Source texts of formatted documents
________________________

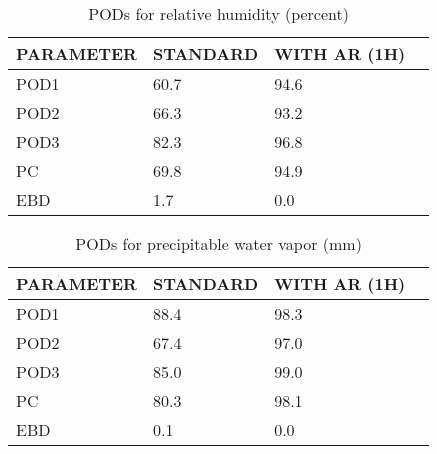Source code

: \documentclass[11pt,english]{article}
\begin{document}
\begin{table}[]
\begin{center}
\begin{tabular}{|l|l|l|l|}
\hline
\multicolumn{1}{|c|}{\cellcolor[HTML]{C0C0C0}\textbf{PARAMETER}} & \multicolumn{1}{c|}{\cellcolor[HTML]{C0C0C0}\textbf{STANDARD}} & \multicolumn{1}{c|}{\cellcolor[HTML]{C0C0C0}\textbf{WITH AR (1H)}} \\
\hline
\cellcolor[HTML]{C0C0C0}POD1  & 60.7                                & 94.6         \\
\cellcolor[HTML]{C0C0C0}POD2  & 66.3                                & 93.2         \\
\cellcolor[HTML]{C0C0C0}POD3  & 82.3                                & 96.8         \\
\cellcolor[HTML]{C0C0C0}PC    & 69.8                                  & 94.9           \\
\cellcolor[HTML]{C0C0C0}EBD   & 1.7                                 & 0.0          \\
\hline
\end{tabular}
\caption{PODs for relative humidity (percent)}
\end{center}
\end{table}
\begin{table}[]
\begin{center}
\begin{tabular}{|l|l|l|l|}
\hline
\multicolumn{1}{|c|}{\cellcolor[HTML]{C0C0C0}\textbf{PARAMETER}} & \multicolumn{1}{c|}{\cellcolor[HTML]{C0C0C0}\textbf{STANDARD}} & \multicolumn{1}{c|}{\cellcolor[HTML]{C0C0C0}\textbf{WITH AR (1H)}} \\
\hline
\cellcolor[HTML]{C0C0C0}POD1  & 88.4                                & 98.3         \\
\cellcolor[HTML]{C0C0C0}POD2  & 67.4                                & 97.0         \\
\cellcolor[HTML]{C0C0C0}POD3  & 85.0                                & 99.0         \\
\cellcolor[HTML]{C0C0C0}PC    & 80.3                                  & 98.1           \\
\cellcolor[HTML]{C0C0C0}EBD   & 0.1                                 & 0.0          \\
\hline
\end{tabular}
\caption{PODs for precipitable water vapor (mm)}
\end{center}
\end{table}
\end{document}
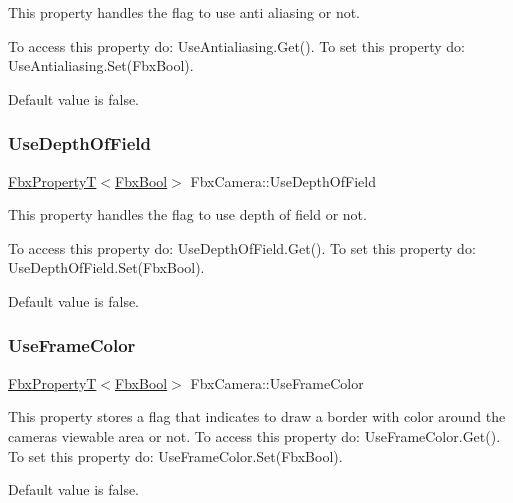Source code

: This property handles the flag to use anti aliasing or not.

To access this property do\+: Use\+Antialiasing.\+Get(). To set this property do\+: Use\+Antialiasing.\+Set(\+Fbx\+Bool).

Default value is false. \mbox{\label{class_fbx_camera_a5b101aeb02696ef3e140505f01e6f797}} 
\subsubsection{\texorpdfstring{Use\+Depth\+Of\+Field}{UseDepthOfField}}
{\footnotesize\ttfamily \hyperlink{class_fbx_property_t}{Fbx\+PropertyT}$<$\hyperlink{fbxtypes_8h_a92e0562b2fe33e76a242f498b362262e}{Fbx\+Bool}$>$ Fbx\+Camera\+::\+Use\+Depth\+Of\+Field}

This property handles the flag to use depth of field or not.

To access this property do\+: Use\+Depth\+Of\+Field.\+Get(). To set this property do\+: Use\+Depth\+Of\+Field.\+Set(\+Fbx\+Bool).

Default value is false. \mbox{\label{class_fbx_camera_a891e6eb1c91dd3a47dc05547149825e3}} 
\subsubsection{\texorpdfstring{Use\+Frame\+Color}{UseFrameColor}}
{\footnotesize\ttfamily \hyperlink{class_fbx_property_t}{Fbx\+PropertyT}$<$\hyperlink{fbxtypes_8h_a92e0562b2fe33e76a242f498b362262e}{Fbx\+Bool}$>$ Fbx\+Camera\+::\+Use\+Frame\+Color}

This property stores a flag that indicates to draw a border with color around the camera\textquotesingle{}s viewable area or not. To access this property do\+: Use\+Frame\+Color.\+Get(). To set this property do\+: Use\+Frame\+Color.\+Set(\+Fbx\+Bool).

Default value is false. \mbox{\label{class_fbx_camera_a73d5041546de951978b9065f7b0789a4}} 
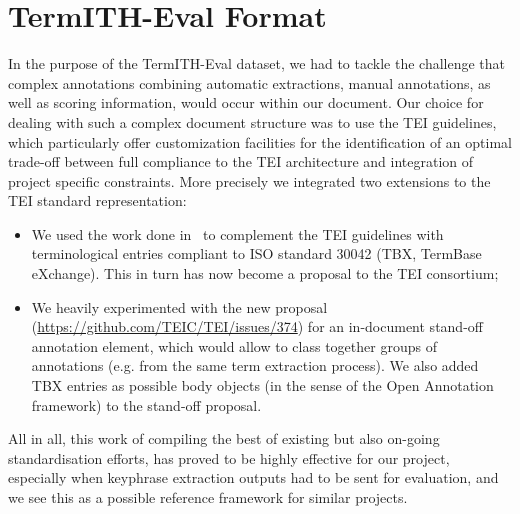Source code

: \section{TermITH-Eval Format}
\label{sec:termith_eval_format}
    In the purpose of the TermITH-Eval dataset, we had to tackle the challenge that complex annotations combining automatic extractions, manual annotations, as well as scoring information, would occur within our document.
    Our choice for dealing with such a complex document structure was to use the TEI guidelines, which particularly offer customization facilities for the identification of an optimal trade-off between full compliance to the TEI architecture and integration of project specific constraints.
    More precisely we integrated two extensions to the TEI standard representation:
    \begin{itemize}
        \item{
            We used the work done in~\cite{romary2010tbxgoestei} to complement the TEI guidelines with terminological entries compliant to ISO standard 30042 (TBX, TermBase eXchange).
            This in turn has now become a proposal to the TEI consortium;
        }
        \item{
            We heavily experimented with the new proposal (\url{https://github.com/TEIC/TEI/issues/374}) for an in-document stand-off annotation element, which would allow to class together groups of annotations (e.g. from the same term extraction process).
            We also added TBX entries as possible body objects (in the sense of the Open Annotation framework) to the stand-off proposal.
        }
    \end{itemize}
    
    All in all, this work of compiling the best of existing but also on-going standardisation efforts, has proved to be highly effective for our project, especially when keyphrase extraction outputs had to be sent for evaluation, and we see this as a possible reference framework for similar projects.

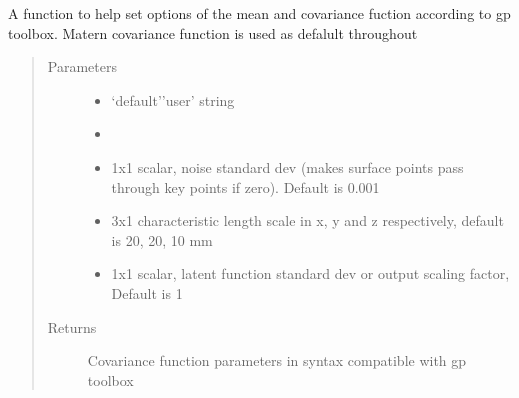 \documentclass[a4paper,10pt,english]{sphinxmanual}
\begin{document}
\begin{fulllineitems}
\label{\detokenize{index:mGRF.setCovStruct}}
A function to help set options of the mean and covariance fuction
according to gp toolbox. Matern covariance function is used as defalult
throughout
\begin{quote}\begin{description}
\item[{Parameters}] \leavevmode\begin{itemize}
\item {} 
 \textendash{} ‘default’\textbar{}’user’ string

\item {} 
 \textendash{} 

\item {} 
 \textendash{} 1x1 scalar, noise standard dev (makes surface points pass through key points if zero). Default is 0.001

\item {} 
 \textendash{} 3x1 characteristic length scale in x, y and z respectively, default is 20, 20, 10 mm

\item {} 
 \textendash{} 1x1 scalar, latent function standard dev or output scaling factor, Default is 1

\end{itemize}

\item[{Returns}] \leavevmode
Covariance function parameters in syntax compatible with gp toolbox

\end{description}\end{quote}

\end{fulllineitems}
\end{document}
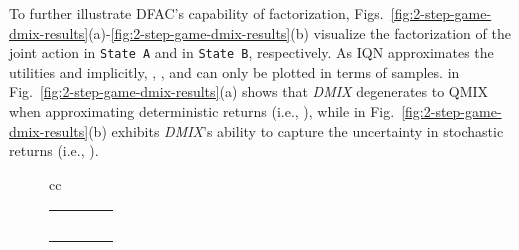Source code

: \documentclass{article}
\newcommand{\dmix}{\textit{DMIX}}
\newcommand{\bb}[1]{\textcolor{myblue}{#1}}
\newcommand{\cc}[1]{\textcolor{crimson}{#1}}
\begin{document}
To further illustrate DFAC's capability of factorization, Figs.~\ref{fig:2-step-game-dmix-results}(a)-\ref{fig:2-step-game-dmix-results}(b) visualize the factorization of the joint action  in \texttt{State A} and  in \texttt{State B}, respectively.
As IQN approximates the utilities  and  implicitly,  , , and  can only be plotted in terms of samples.  in Fig.~\ref{fig:2-step-game-dmix-results}(a) shows that \dmix{} degenerates to QMIX when approximating deterministic returns (i.e., ), while  in Fig.~\ref{fig:2-step-game-dmix-results}(b) exhibits \dmix{}'s ability to capture the uncertainty in stochastic returns (i.e., ).

     \begin{figure*}[t]
\begin{tabular}{cc}
\begin{minipage}{0.47\textwidth}
\scriptsize
\setlength{\extrarowheight}{3pt}
\centering
{}\vspace{0.5cm}
\begin{tikzpicture}[overlay]
    \node[] at (0,0) {};
    \node[] at (4.6,1.15) {\texttt{State }};
    \draw[-latex] (4.6,1.15-0.2) -- (4.6-0.8,0.4) node[] [midway, above, sloped] {\cc{}};
    \draw[-latex] (4.6,1.15-0.2) -- (4.6+0.8,0.4) node[] [midway, above, sloped] {\cc{}};
\end{tikzpicture}
\begin{tabular}{cc|*{2}{>{\centering\arraybackslash}p{.11\linewidth}|}}
	& \multicolumn{1}{c}{} & \multicolumn{2}{c}{\bb{Agent }} \\
	& \multicolumn{1}{c}{} & \multicolumn{1}{c}{\bb{}}  & \multicolumn{1}{c}{\bb{}} \\ 
	\cline{3-4}
    \multirow{2}{*}{\rotatebox[origin=c]{90}{\cc{Agent }}} & \cc{} &  &  \\ \cline{3-4}
    & \cc{} &  &   \\\cline{3-4}
    & \multicolumn{1}{c}{}  & \multicolumn{2}{c}{\texttt{State A}} \\
\end{tabular}

\end{minipage}
\end{tabular}
\end{figure*}
\end{document}

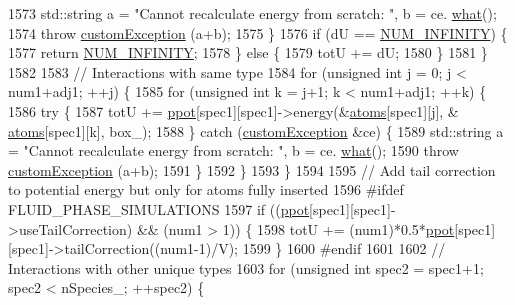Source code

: \begin{DoxyCode}
1573                 std::string a = \textcolor{stringliteral}{"Cannot recalculate energy from scratch: "}, b = ce.
      \hyperlink{classcustom_exception_aeb6ab5848b038adfc68fde86a512f691}{what}();
1574                 \textcolor{keywordflow}{throw} \hyperlink{classcustom_exception}{customException} (a+b);
1575             \}
1576             \textcolor{keywordflow}{if} (dU == \hyperlink{potentials_8h_ab94ab1d09e2291d03fe92a0e24a9d33b}{NUM\_INFINITY}) \{
1577                 \textcolor{keywordflow}{return} \hyperlink{potentials_8h_ab94ab1d09e2291d03fe92a0e24a9d33b}{NUM\_INFINITY};
1578             \} \textcolor{keywordflow}{else} \{
1579                 totU += dU;
1580             \}
1581         \}
1582 
1583         \textcolor{comment}{// Interactions with same type}
1584         \textcolor{keywordflow}{for} (\textcolor{keywordtype}{unsigned} \textcolor{keywordtype}{int} j = 0; j < num1+adj1; ++j) \{
1585             \textcolor{keywordflow}{for} (\textcolor{keywordtype}{unsigned} \textcolor{keywordtype}{int} k = j+1; k < num1+adj1; ++k) \{
1586                 \textcolor{keywordflow}{try} \{
1587                     totU += \hyperlink{classsim_system_ad2e290b5963f132e6a3a56cee35c8e9f}{ppot}[spec1][spec1]->energy(&\hyperlink{classsim_system_a90421b19082f7fb8fc23b7264b1161e4}{atoms}[spec1][j], &
      \hyperlink{classsim_system_a90421b19082f7fb8fc23b7264b1161e4}{atoms}[spec1][k], box\_);
1588                 \} \textcolor{keywordflow}{catch} (\hyperlink{classcustom_exception}{customException} &ce) \{
1589                     std::string a = \textcolor{stringliteral}{"Cannot recalculate energy from scratch: "}, b = ce.
      \hyperlink{classcustom_exception_aeb6ab5848b038adfc68fde86a512f691}{what}();
1590                     \textcolor{keywordflow}{throw} \hyperlink{classcustom_exception}{customException} (a+b);
1591                 \}
1592             \}
1593         \}
1594 
1595         \textcolor{comment}{// Add tail correction to potential energy but only for atoms fully inserted}
1596 \textcolor{preprocessor}{#ifdef FLUID\_PHASE\_SIMULATIONS}
1597 \textcolor{preprocessor}{}        \textcolor{keywordflow}{if} ((\hyperlink{classsim_system_ad2e290b5963f132e6a3a56cee35c8e9f}{ppot}[spec1][spec1]->useTailCorrection) && (num1 > 1)) \{
1598             totU += (num1)*0.5*\hyperlink{classsim_system_ad2e290b5963f132e6a3a56cee35c8e9f}{ppot}[spec1][spec1]->tailCorrection((num1-1)/V);
1599         \}
1600 \textcolor{preprocessor}{#endif}
1601 \textcolor{preprocessor}{}
1602         \textcolor{comment}{// Interactions with other unique types}
1603         \textcolor{keywordflow}{for} (\textcolor{keywordtype}{unsigned} \textcolor{keywordtype}{int} spec2 = spec1+1; spec2 < nSpecies\_; ++spec2) \{

\end{DoxyCode}
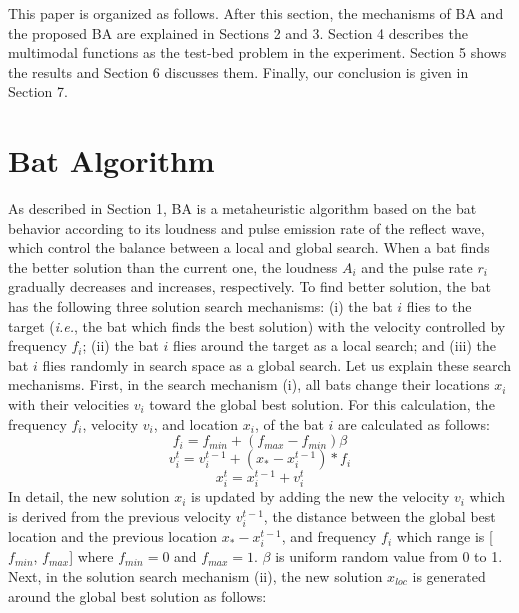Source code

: \documentclass{ies2018}
\begin{document}
This paper is organized as follows. After this section, the mechanisms of BA and the proposed BA are explained in Sections 2 and 3. Section 4 describes the multimodal functions as the test-bed problem in the experiment. Section 5 shows the results and Section 6 discusses them. Finally, our conclusion is given in Section 7.

\section{Bat Algorithm}
As described in Section 1, BA is a metaheuristic algorithm based on the bat behavior according to its loudness and pulse emission rate of the reflect wave, which control the balance between a local and global search. When a bat finds the better solution than the current one, the loudness $A_i$ and the pulse rate $r_i$ gradually decreases and increases, respectively. To find better solution, the bat has the following three solution search mechanisms: (i) the bat $i$ flies to the target (\textit{i.e.}, the bat which finds the best solution) with the velocity controlled by frequency $f_i$; (ii) the bat $i$ flies around the target as a local search; and (iii) the bat $i$ flies randomly in search space as a global search.
Let us explain these search mechanisms.
First, in the search mechanism (i), all bats change their locations $x_i$ with their velocities $v_i$ toward the global best solution. For this calculation, the frequency $f_i$, velocity $v_i$, and location $x_i$, of the bat $i$ are calculated as follows:
\begin{equation}
f_{i} =f_{min}+(f_{max}-f_{min}) \beta
\label{eq:freq} 
\end{equation}
\begin{equation}
v_i^t=v_i^{t-1}+(x_*-x_i^{t-1})* f_i
\label{eq:vi}
\end{equation}
\begin{equation}
x_i^t=x_i^{t-1}+v_i^t
\label{eq:xi}
\end{equation}
In detail, the new solution $x_i$ is updated by adding the new the velocity ${v_i}$ which is derived from the previous velocity $v_i^{t-1}$, the distance between the global best location and the previous location $x_*-x_i^{t-1}$, and frequency $f_i$ which range is [${f_{min}}$, ${f_{max}}$] where ${f_{min}}=0$ and ${f_{max}}=1$. $\beta $ is uniform random value from 0 to 1. Next, in the solution search mechanism (ii), the new solution $x_{loc}$ is generated around the global best solution as follows:
\end{document}
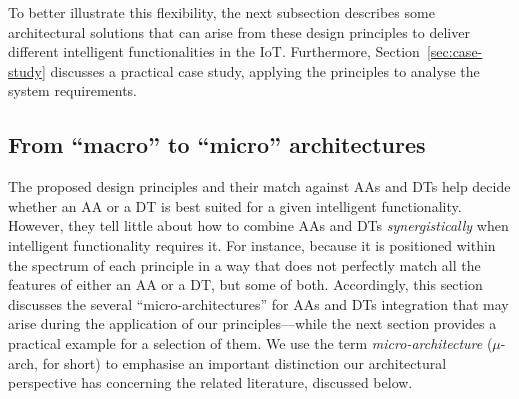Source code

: To better illustrate this flexibility, the next subsection describes some architectural solutions that can arise from these design principles to deliver different intelligent functionalities in the IoT. 
Furthermore, Section~\ref{sec:case-study} discusses a practical case study, applying the principles to analyse the system requirements.


\subsection{From ``macro'' to ``micro'' architectures}
\label{ssec:multi-layer}



The proposed design principles and their match against AAs and DTs help decide whether an AA or a DT is best suited for a given intelligent functionality. 
However, they tell little about how to combine AAs and DTs \emph{synergistically} when intelligent functionality requires it. 
For instance, because it is positioned within the spectrum of each principle in a way that does not perfectly match all the features of either an AA or a DT, but some of both. 
Accordingly, this section discusses the several ``micro-architectures'' for AAs and DTs integration that may arise during the application of our principles---while the next section provides a practical example for a selection of them. 
We use the term \emph{micro-architecture} ($\mu$-arch, for short) to emphasise an important distinction our architectural perspective has concerning the related literature, discussed below.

________________________

→ WHAT IS BEING ASKED: Scan the lines above, and whenever one holds the string "minipage", copy it.

→ ANSWER SPACE:
\begin{minipage}{0.47\textwidth}
\end{minipage}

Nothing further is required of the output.